Seçim İçin Feministler, 28 Mayıs’ta yapılacak ikinci tur Cumhurbaşkanlığı seçimleri öncesinde yayınladığı açıklama ile “Kazanılmış haklarımızdan vazgeçmeyeceğiz” çağrısı yaptı.
Ayrıca feminsitler, İstanbul'un çeşitli ilçelerinde kurulan pazarlarda yurttaşlara bildiri dağıtıp Erdoğan'ın kazanması halinde kadınların kaybedeceği hakları analtıyor.
“Her dair direnmeye devam”
Feministlerin açıklaması şöyle:
“Biz, ittifak ortaklarını ürkütmemek için İstanbul Sözleşmesi’ni mutabakat metnine dahi koyamayanlara değil, kendi mücadelemize güveniyoruz. Bu mücadelede, bugün her iki ittifakın da yükselttiği ırkçılığa, kayyuma, faşizme, ayrımcılığa asla yer yok. Seçim kazanmak için zaten güvensiz ve güvencesiz olan göçmen kadınların hayatlarını riske atacak veya kayyumlara kapı aralayacak bir politika kabul edilemez."

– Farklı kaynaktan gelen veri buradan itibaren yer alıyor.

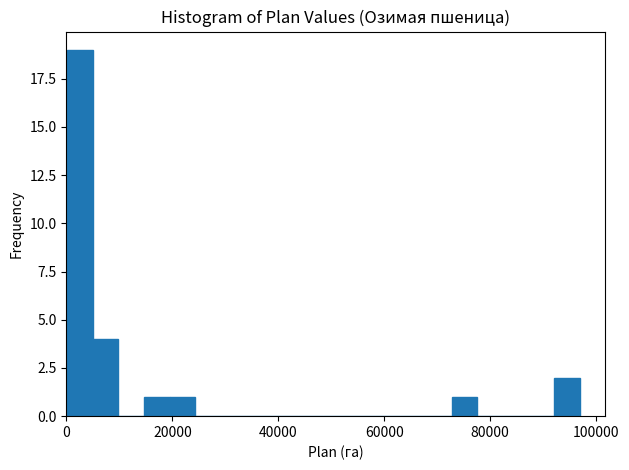

Around what value on the x-axis is the tallest bar? Give the approximate position of its centre, as read against the axis.

2000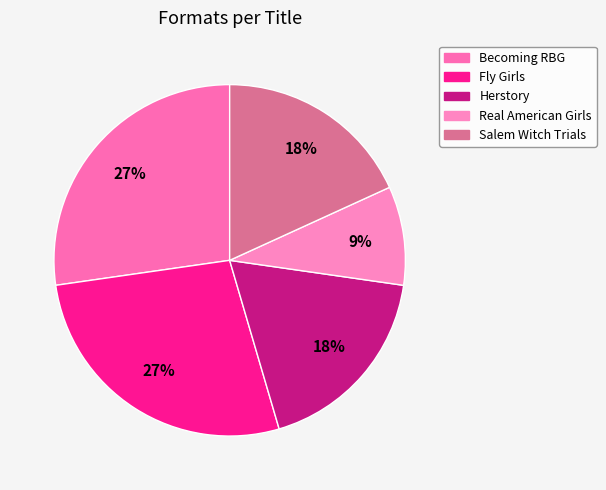

Which category has the smallest portion of the pie?

Real American Girls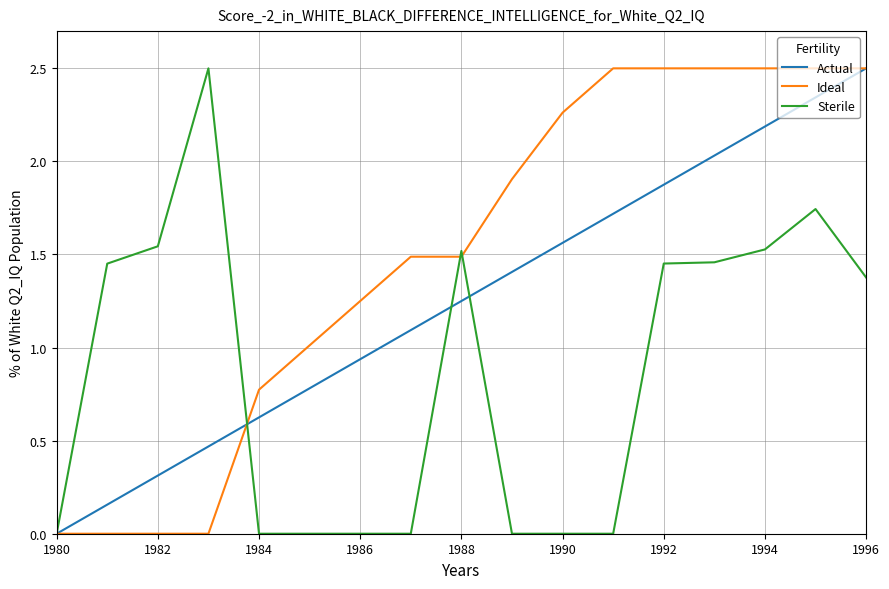

Rank the series by their average value, from highest to lowest.

Ideal, Actual, Sterile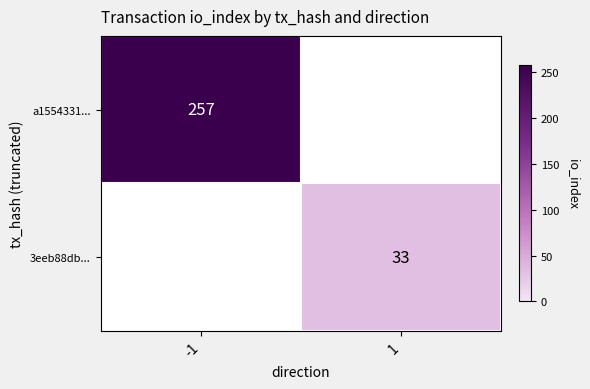

Count the number of data series in this chart.

2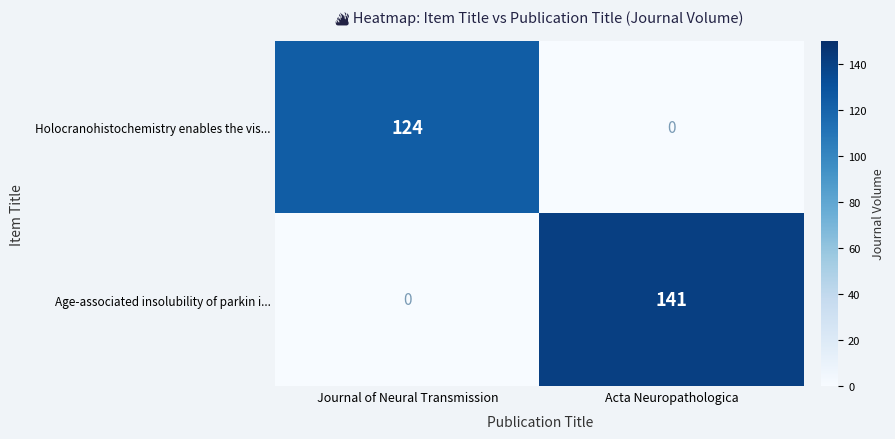

The value of Holocranohistochemistry enables the vis... at Journal of Neural Transmission is 124. True or false?

True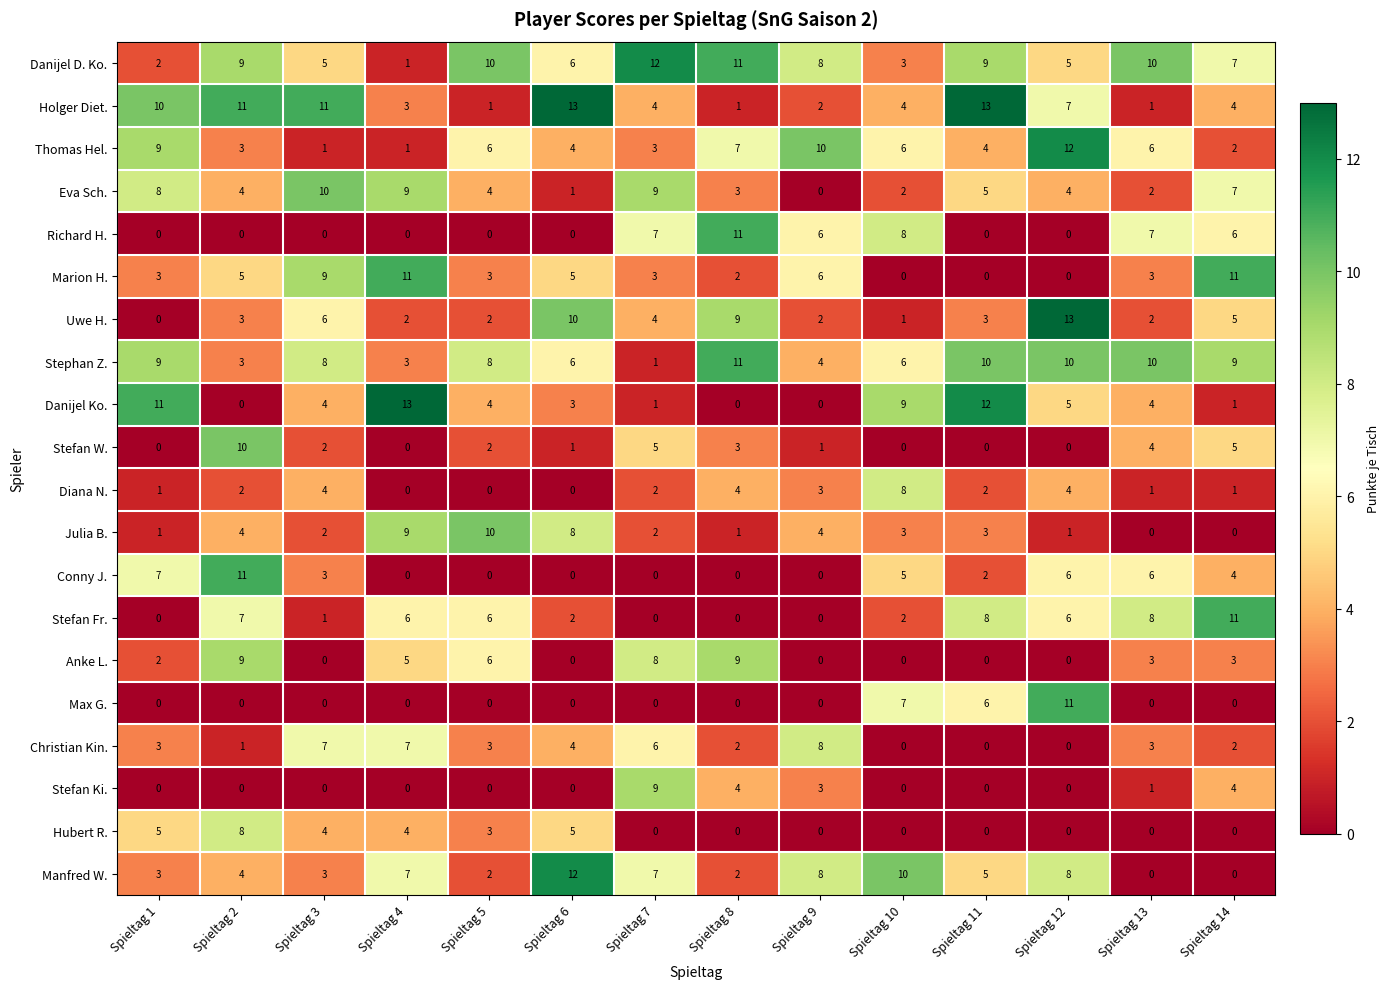

What is the maximum value for Julia B.?

10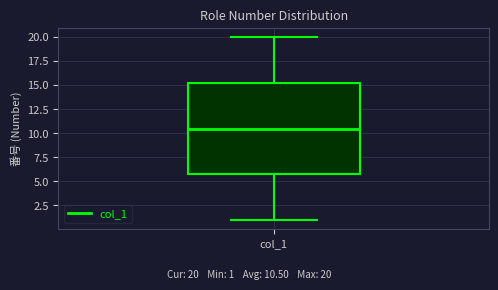

Read this box plot against the y-axis: the position of the median line, the range covered by the box, and the ends of both whiskers. The values are not printed on the chart, so give them approximately, as read against the axis.

median 10.5, box 6.0 to 15.5, whiskers 1.0 to 20.0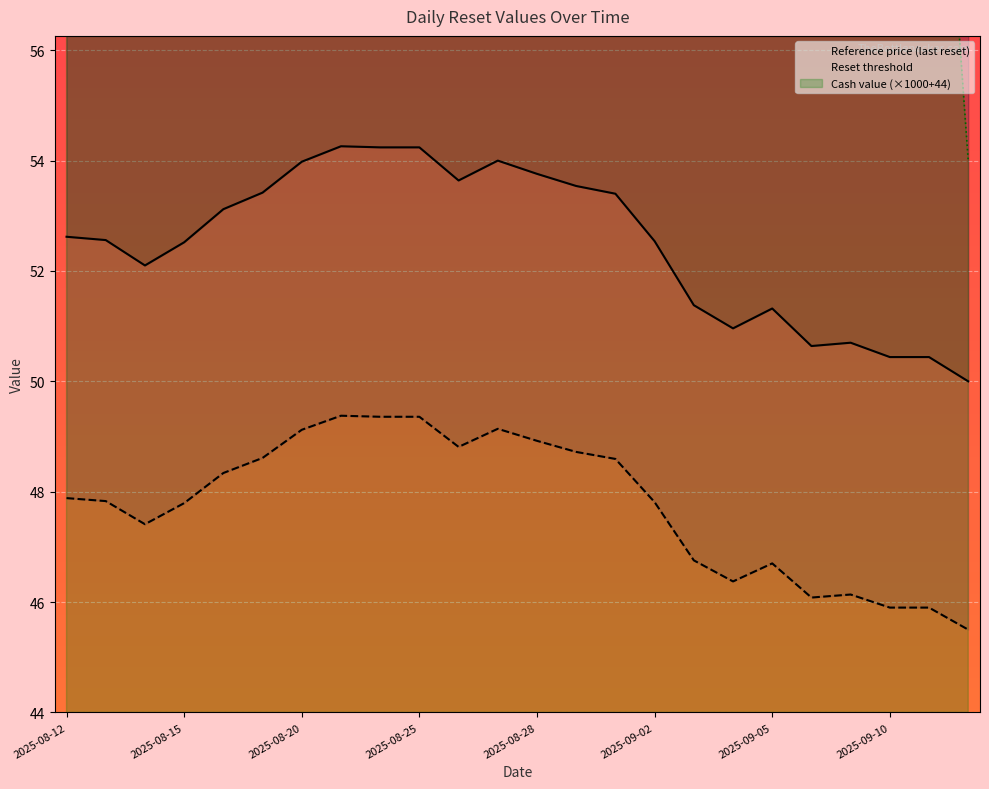

Which series has the largest range (max minus min)?

Cash value (×1000+44)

"Kadına yönelik şiddetin sorumluluğunu patriyarkada ve erkeklerin daima sırtını sıvazlayan siyasette değil, savaş yüzünden yerini yurdunu bırakmak zorunda kalan insanlarda aramak, bir nüfusu bütünüyle suçlu ilan etmek ırkçılıktır.”
“Özgecan Aslan’a tecavüz edip öldürenler göçmen miydi? HKG’yi 6 yaşında evlendirenler göçmen miydi? 2 yaşında çocuğu istismar eden Furkan Sevinç göçmen mi? Ceren Özdemir’i sokakta takip edip katleden Özgür Arduç göçmen miydi? Ya Şule Çet’i camdan atanlar? Hiçbiri göçmen değil."
"Demek ki bizim gece sokakta güvende ve özgür yürümemizi göçmenlerin sınır dışı edilmesi sağlamayacak. Patriyarkal kapitalizmi ve yarattığı tahribatı bu şekilde maskelemek kadınlara yalnızca zarar verir. Gittikçe yoksullaşmamızın, emeğimizin karşılığını alamamamızın, savaş politikalarının ve erkek şiddetinin sorumluluğunun göçmenlere yıkılmasına, bunun için kadınların tacize karşı haklı isyanının araçsallaştırılmasına izin vermiyoruz.”
“Bizim göçmen kadınlarla, Dina’yla, Jesca’yla, Emani’yle, Nadira'yla mücadelemiz ortak! Bizim kayyum atandığı için belediyesi elinden alınan, kadın merkezi kuran kursuna dönüştürülen Kürt kadınlarla da mücadelemiz ortak. Diyarbakır’da, Van’da, Cizre’de halka seçimle yönetilme hakkını tam anlamıyla tanımayanlar, atama yoluyla yönetimi herhangi bir biçimde meşrulaştıranlar hiçbir yerde demokrasiden, haktan, hukuktan bahsedemez. Seçimlerimizi, hayatımızı, haklarımızı, emeğimizi ve irademizi gasp etmeye kalkanlara karşı birlikte ve her daim direnmeye devam.”